Rum – eine vielseitige Spirituose
© razoomanetu - Fotolia

Herstellung


Zentrum der Rumherstellung sind die karibischen Länder. Dort wächst das sogenannte Zuckerrohr, das die Basis für Rum bildet. Das Gras, das optisch an Bambus erinnert, kann bis zu 5 Meter hoch und 5 Zentimeter dick werden. Für die Produktion sind ausschließlich die holzigen Stängel interessant, da diese aus dem süßen Mark bestehen, das für die Produktion unerlässlich ist. Für die Rumherstellung werden die Zuckerrohrstangen klein geschnitten und gepresst, woraus eine zähe, braune Flüssigkeit, die sogenannte Melasse, entsteht. Mit Wasser verdünnt wird die Masse mit Hefe zum Gären gebracht und anschließend destilliert. Die Flüssigkeit wird dann, teilweise über mehrere Jahre, in Eichenfässern oder Stahltanks gelagert.
Eine Ausnahme in der Art der Herstellung ist der sogenannte Rhum Agricole. Die französische Variante des Rums wird nicht auf der Basis von Melasse, sondern aus dem frischen Saft des Zuckerrohrs hergestellt. Rhum Agricole wird häufig als herber und würziger beschrieben.

Der pure Genuss


Wer gerne Rum trinkt, sollte wissen, dass dieser seinen Geschmack optimal bei Zimmertemperatur entfaltet - idealerweise in einem sogenannten Degustierglas, auch Nosing-Glas genannt. Durch die spezifische Form kann sich das Rumaroma im Bauch des Glases ausbreiten. Zur Öffnung hin konzentrieren sich die Aromen, wodurch auch der Geruchssinn nicht zu kurz kommt. Ob man Rum pur oder lieber mit Eiswürfeln genießen möchte, hängt vom jeweiligen Geschmack ab. Vanille-, Zimt- oder Honigaromen kommen jedoch ohne Eiswürfel besser zur Geltung, da diese den Geschmack verwässern können.

Hell oder dunkel?


Die Farbe des Rums sagt nichts über dessen Qualität aus. Junger Rum ist grundsätzlich hell und klar. Wird er nun gar nicht oder nur über eine kurze Zeitspanne in Stahltanks gelagert, behält er diese Farbe und wird so in Flaschen abgefüllt. (Eine Ausnahme bilden Sorten, die lange gelagert und anschließend gefiltert werden.) Heller Rum wird häufig zum Mixen von Getränken verwendet, da er, aufgrund seiner Schärfe, zum puren Trinken nicht geeignet ist. Milder im Geschmack sind hingegen die dunklen Sorten. Rum, der viele Jahre in einem Eichenfass lagert, erhält dadurch seine charakteristische gold-braune Farbe. Da er während der Lagerung zusätzlich Aromastoffe des Fasses aufnehmen kann, wird sein Geschmack verfeinert, wodurch er sehr gut pur getrunken werden kann. Grundsätzlich gilt: Je länger der Reifeprozess, desto aromatischer und milder der Rum.
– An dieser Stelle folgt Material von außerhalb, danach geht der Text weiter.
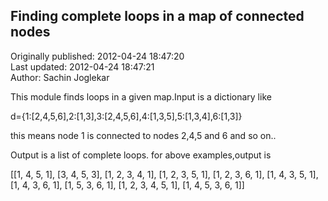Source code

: ## Finding complete loops in a map of connected nodes  
Originally published: 2012-04-24 18:47:20  
Last updated: 2012-04-24 18:47:21  
Author: Sachin Joglekar  
  
This module finds loops in a given map.Input is a dictionary like

d={1:[2,4,5,6],2:[1,3],3:[2,4,5,6],4:[1,3,5],5:[1,3,4],6:[1,3]}

this means node 1 is connected to nodes 2,4,5 and 6 and so on..

Output is a list of complete loops.
for above examples,output is

[[1, 4, 5, 1], [3, 4, 5, 3], [1, 2, 3, 4, 1], [1, 2, 3, 5, 1], [1, 2, 3, 6, 1], [1, 4, 3, 5, 1], [1, 4, 3, 6, 1], [1, 5, 3, 6, 1], [1, 2, 3, 4, 5, 1], [1, 4, 5, 3, 6, 1]]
Rum - Grundlage zahlreicher Cocktails:

Cuba Libre

Er gehört zu den Klassikern unter den Cocktails und besteht aus Limetten, Rum, Cola und Eiswürfeln.

Mojito

Das frische Mixgetränk zählt zu den Longdrinks und wird aus Rohrzucker, hellem Rum, Sodawasser, Limetten und Minze hergestellt.

Planter´s Punch

Dieses fruchtige Getränk wird aus hellem und braunem Rum, Orangen-, Ananas- und Zitronensaft sowie Grenadine gemixt. Sprudelwasser und Crushed Ice dürfen hier nicht fehlen.

Pina Colada

Der cremige Cocktail aus weißem Rum, Kokoscreme, Sahne und Ananassaft wurde in den 1950er Jahren populär und erfreut sich auch heute noch großer Beliebtheit.


Süß oder herzhaft? Rum kann beides!

Nicht nur für Cocktails ist Rum eine beliebte Zutat. Auch in der Küche wird die vielseitige Spirituose gerne für die unterschiedlichsten Rezepte verwendet. In Marmorkuchen oder Pralinen ist Rum ein ganz klassischer Begleiter. Durch seinen herben Geschmack ist er aber auch für herzhafte Gerichten eine gute Basis. Mit würzigen Marinaden aus Rum, Knoblauch, Olivenöl und Majoran bekommt euer Grillgut einen ganz neuen Dreh.